Proving the Business Case for the Internet of Things

Prototype wearable could detect cancer in blood

Steve Rogerson
April 4, 2019



Engineers and doctors at the University of Michigan have developed a prototype wearable device that can continuously collect live cancer cells directly from a patient’s blood. Tested in animal models, it could help doctors diagnose and treat cancer more effectively.
 
“Nobody wants to have a biopsy,” said Daniel Hayes, professor of breast cancer research at the University of Michigan and senior author on the paper in Nature Communications. “If we could get enough cancer cells from the blood, we could use them to learn about the tumour biology and direct care for the patients. That’s the excitement of why we’re doing this.”
 
Tumours can release more than 1000 cancer cells into the bloodstream in a single minute. Current methods of capturing cancer cells from blood rely on samples from the patient, usually no more than a tablespoon taken in a single draw.
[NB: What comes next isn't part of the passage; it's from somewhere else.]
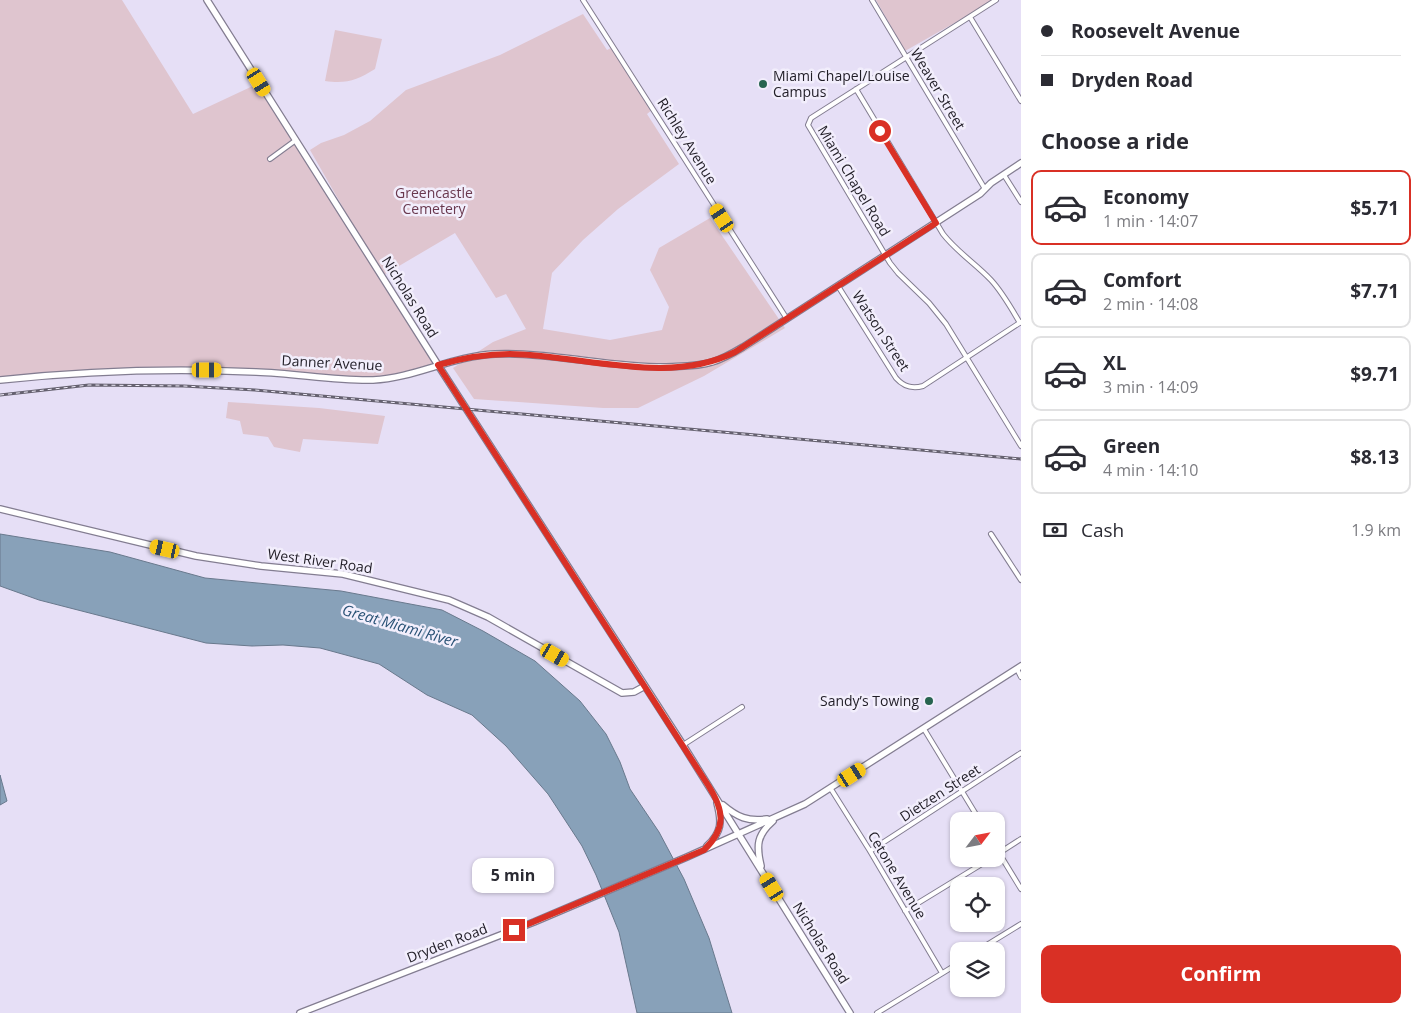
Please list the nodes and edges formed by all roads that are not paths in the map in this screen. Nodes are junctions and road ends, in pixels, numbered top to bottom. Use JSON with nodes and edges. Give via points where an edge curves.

Some blood draws come back with no cancer cells, even in patients with advanced cancer, and a typical sample contains no more than ten cancer cells.
 
Over a couple of hours in the hospital, the device could continuously capture cancer cells directly from the vein, screening much larger volumes of a patient’s blood. In animal tests, the cell-grabbing chip in the wearable device trapped 3.5 times as many cancer cells per millilitre of blood compared with conventional blood draw samples.
 
“It’s the difference between having a security camera that takes a snapshot of a door every five minutes or takes a video,” said Sunitha Nagrath, an associate professor of chemical engineering, who led the development of the device. “If an intruder enters between the snapshots, you wouldn’t know about it.”
 
Research shows that most cancer cells can’t survive in the bloodstream, but those that do are more likely to start a new tumour. Typically, it is these satellite tumours, called metastases, that are deadly, rather than the original tumour. This means, cancer cells captured from blood could provide better information for planning treatments than those from a conventional biopsy.
 
The team tested the device in dogs at the Colorado State University’s Flint Animal Cancer Center in collaboration with Douglas Thamm, a professor of veterinary oncology and director of clinical research there. They injected healthy adult animals with human cancer cells, which are eliminated by the dogs’ immune systems over the course of a few hours with no lasting effects.
 
For the first two hours post-injection, the dogs were given a mild sedative and connected to the device, which screened between one and two per cent of their blood. At the same time, the dogs had blood drawn every 20 minutes, and the cancer cells in these samples were collected by a chip of the same design.
 
The device shrinks a machine that is typically the size of an oven down to something that could be worn on the wrist and connected to a vein in the arm. For help with the design, the engineering team turned to Laura Cooling, a professor of clinical pathology at the university and associate director of the blood bank, where she manages the full-size systems.
 
“The most challenging parts were integrating all of the components into a single device and then ensuring that the blood would not clot, that the cells would not clog up the chip, and that the entire device is completely sterile,” said Tae Hyun Kim, who earned his PhD in electrical engineering in the Nagrath Lab and is now a postdoctoral scholar at the California Institute of Technology.
 
They developed protocols for mixing the blood with heparin, a drug that prevents clotting, and sterilisation methods that killed bacteria without harming the cell-targeting immune markers, or antibodies, on the chip. Kim also packaged some of the smallest medical-grade pumps in a 3D-printed box with the electronics and the cancer-cell-capturing chip.
 
The chip itself is a twist on one of the highest-capture-rate devices from Nagrath’s lab. It uses the nanomaterial graphene oxide to create dense forests of antibody-tipped molecular chains, enabling it to trap more than 80 per cent of the cancer cells in whole blood that flows across it. The chip can also be used to grow the captured cancer cells, producing larger samples for further analysis.
 
In the next steps for the device, the team hopes to increase the blood processing rate. Then, led by Thamm, they will use the optimised system to capture cancer cells from pet dogs that come to the cancer centre as patients. Chips targeting proteins on the surfaces of canine breast cancer cells are under development in the Nagrath lab.
 
Hayes estimates the device could begin human trials in three to five years. It would be used to help optimise treatments for human cancers by enabling doctors to see if the cancer cells are making the molecules that serve as targets for many newer cancer drugs.
 
“This is the epitome of precision medicine, which is so exciting in the field of oncology right now,” said Hayes.